Records supplied: Begin
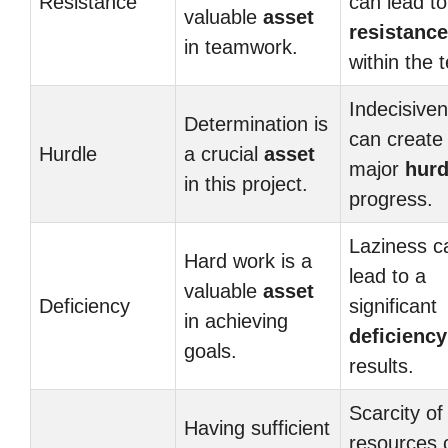
Resistance
can lead to
valuable
asset
resistance
in teamwork.
within the 
Indecisive
Determination is
can create
Hurdle
a crucial
asset
major
hurd
in this project.
progress.
Laziness c
Hard work is a
lead to a
valuable
asset
Deficiency
significant
in achieving
deficiency
goals.
results.
Scarcity of
Having sufficient
resources 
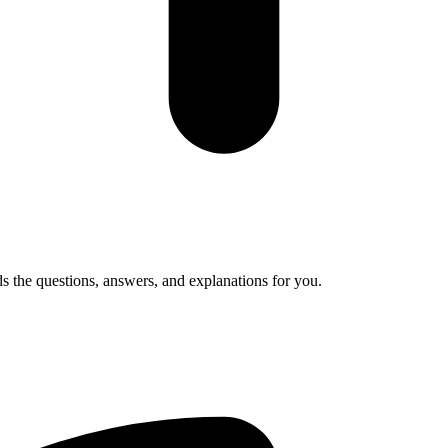
s the questions, answers, and explanations for you.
Records supplied: End
**Exercise directions**
Should any entry above carry a picture, omit it and repeat everything else word for word.

**Problem solution**
Resistance
can lead to
valuable
asset
resistance
in teamwork.
within the 
Indecisive
Determination is
can create
Hurdle
a crucial
asset
major
hurd
in this project.
progress.
Laziness c
Hard work is a
lead to a
valuable
asset
Deficiency
significant
in achieving
deficiency
goals.
results.
Scarcity of
Having sufficient
resources 
s the questions, answers, and explanations for you.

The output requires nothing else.